For SAWs and SRBWs, a chipscale piezoelectric substrate is employed, on which interdigitated transducers (IDTs)—electrodes patterned in an interleaved pattern—are photolithographically patterned, whose gap and spacing determines the resonant frequency of the device and hence the wavelength and frequency of the SAW or SRBW that propagates along the substrate [Figs. 6(b) and 6(c)]. Whether an SRBW [Fig. 6(b)] or SAW [Fig. 6(c)] is generated depends on this resonant frequency and hence wavelength relative to the substrate thickness.¹³¹ 

There has only been limited work to date on mechanostimulation using bulk waves at infrasound (⁠ $< 20$ Hz) and audible (20 Hz–20 kHz) frequencies. This is likely because of the relative ease by which it is possible to generate other mechanical stimuli at Hz-order frequencies (which are the frequencies typically experienced by cells in their local physiological environment during human motion, e.g., walking and running), for example, using oscillatory versions of mechanical forcing such as the laminar shear or stretching discussed in Sec. III. Similarly, it is relatively simple to excite cells at ultrasonic frequencies at tens to hundreds of kHz given decades of progress in ultrasound technology, borrowing from the extensive advances from imaging and diagnostic and imaging modalities, which will be discussed in Sec. IV B.

_EXTRACTED RECORDS_
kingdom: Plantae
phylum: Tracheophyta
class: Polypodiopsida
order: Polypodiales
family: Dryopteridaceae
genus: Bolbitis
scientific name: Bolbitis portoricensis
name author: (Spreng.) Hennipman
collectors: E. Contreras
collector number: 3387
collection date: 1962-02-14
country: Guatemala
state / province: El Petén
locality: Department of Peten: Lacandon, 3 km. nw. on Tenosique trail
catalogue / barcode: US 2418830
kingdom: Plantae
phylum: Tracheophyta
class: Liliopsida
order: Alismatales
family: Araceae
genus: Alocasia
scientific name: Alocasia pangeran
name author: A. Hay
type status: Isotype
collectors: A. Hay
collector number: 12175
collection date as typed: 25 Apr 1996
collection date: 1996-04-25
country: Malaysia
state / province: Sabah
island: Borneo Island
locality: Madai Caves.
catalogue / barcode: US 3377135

_ASSIGNED TASK 1_
In the passage on acoustic mechanostimulation, what frequency range is given for audible frequencies?
_ASSIGNED TASK 2_
From the passage on acoustic mechanostimulation, quote the text between "There has only" and "in Sec. IV B.", inclusive.

_YOUR RESPONSE 1_
20 Hz–20 kHz

_YOUR RESPONSE 2_
There has only been limited work to date on mechanostimulation using bulk waves at infrasound (⁠ $< 20$ Hz) and audible (20 Hz–20 kHz) frequencies. This is likely because of the relative ease by which it is possible to generate other mechanical stimuli at Hz-order frequencies (which are the frequencies typically experienced by cells in their local physiological environment during human motion, e.g., walking and running), for example, using oscillatory versions of mechanical forcing such as the laminar shear or stretching discussed in Sec. III. Similarly, it is relatively simple to excite cells at ultrasonic frequencies at tens to hundreds of kHz given decades of progress in ultrasound technology, borrowing from the extensive advances from imaging and diagnostic and imaging modalities, which will be discussed in Sec. IV B.